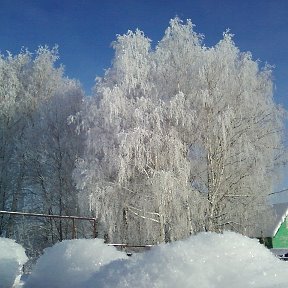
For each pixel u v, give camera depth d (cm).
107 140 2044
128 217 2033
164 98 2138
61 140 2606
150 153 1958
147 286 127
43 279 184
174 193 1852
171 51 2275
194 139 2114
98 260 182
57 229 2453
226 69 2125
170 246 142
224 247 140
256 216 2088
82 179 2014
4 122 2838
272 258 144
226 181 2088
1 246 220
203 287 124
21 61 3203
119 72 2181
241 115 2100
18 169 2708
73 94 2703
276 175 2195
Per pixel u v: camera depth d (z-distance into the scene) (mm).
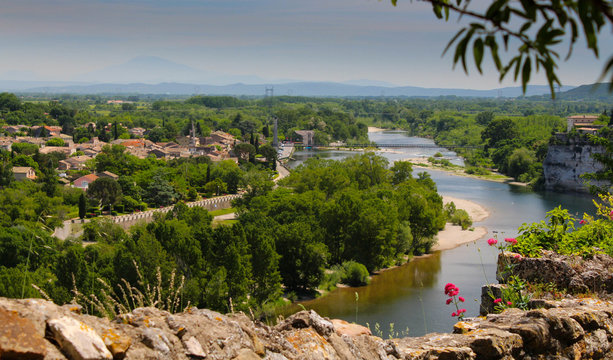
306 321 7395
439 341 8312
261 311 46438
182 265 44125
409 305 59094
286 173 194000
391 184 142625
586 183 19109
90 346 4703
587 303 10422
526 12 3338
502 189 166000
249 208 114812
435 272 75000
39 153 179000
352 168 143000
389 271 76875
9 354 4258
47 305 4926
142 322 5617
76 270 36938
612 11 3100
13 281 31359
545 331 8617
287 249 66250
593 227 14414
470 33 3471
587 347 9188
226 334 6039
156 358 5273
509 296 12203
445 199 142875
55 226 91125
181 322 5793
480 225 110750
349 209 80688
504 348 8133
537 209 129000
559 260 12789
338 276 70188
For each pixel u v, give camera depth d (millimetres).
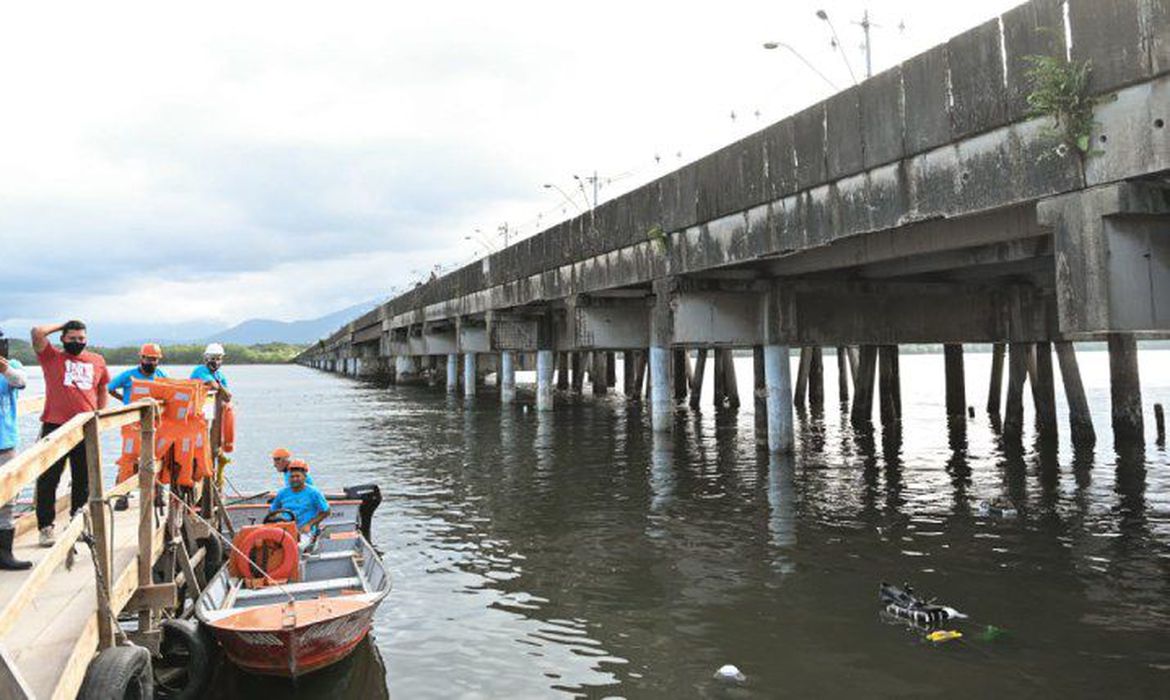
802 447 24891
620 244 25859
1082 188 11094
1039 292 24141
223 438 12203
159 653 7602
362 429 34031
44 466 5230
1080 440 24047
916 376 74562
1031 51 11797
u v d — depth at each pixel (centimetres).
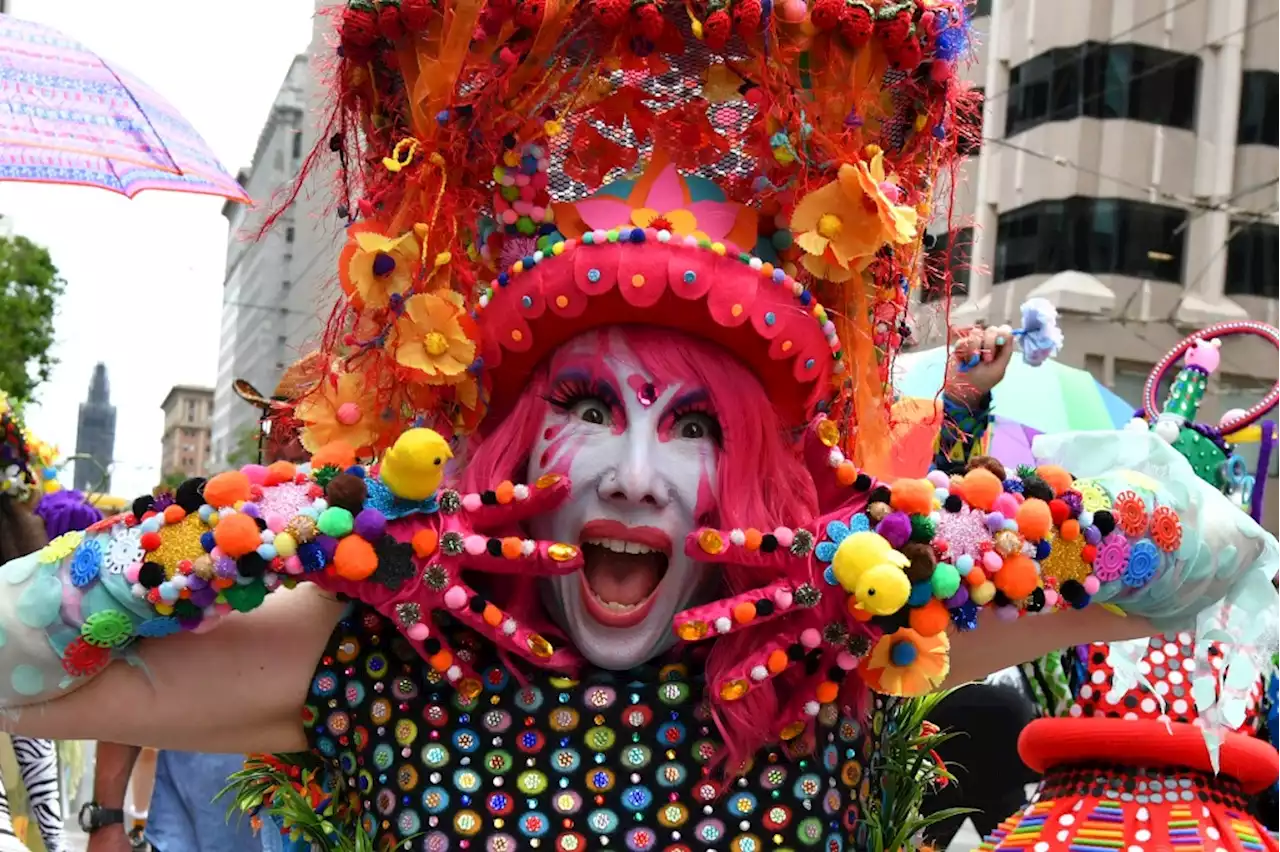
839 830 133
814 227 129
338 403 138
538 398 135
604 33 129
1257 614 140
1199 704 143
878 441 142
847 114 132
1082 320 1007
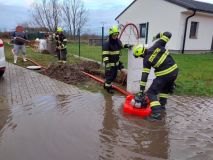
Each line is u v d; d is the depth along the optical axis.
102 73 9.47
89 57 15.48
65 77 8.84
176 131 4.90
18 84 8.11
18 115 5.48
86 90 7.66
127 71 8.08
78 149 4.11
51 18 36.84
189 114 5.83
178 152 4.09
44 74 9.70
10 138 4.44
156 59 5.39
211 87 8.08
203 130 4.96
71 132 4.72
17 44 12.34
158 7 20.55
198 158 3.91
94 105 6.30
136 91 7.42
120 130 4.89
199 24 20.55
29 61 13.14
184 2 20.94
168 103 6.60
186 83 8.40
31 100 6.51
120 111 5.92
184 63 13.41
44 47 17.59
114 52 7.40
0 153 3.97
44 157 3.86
# # # #
Task directions
Scan the material above for the string "camera", returning each line that contains it.

Your response
For each pixel u v, give camera depth d (cm).
Per pixel u v: camera depth d (z-distance into the scene) (mm).
For each pixel u v, give camera depth d (millimetres).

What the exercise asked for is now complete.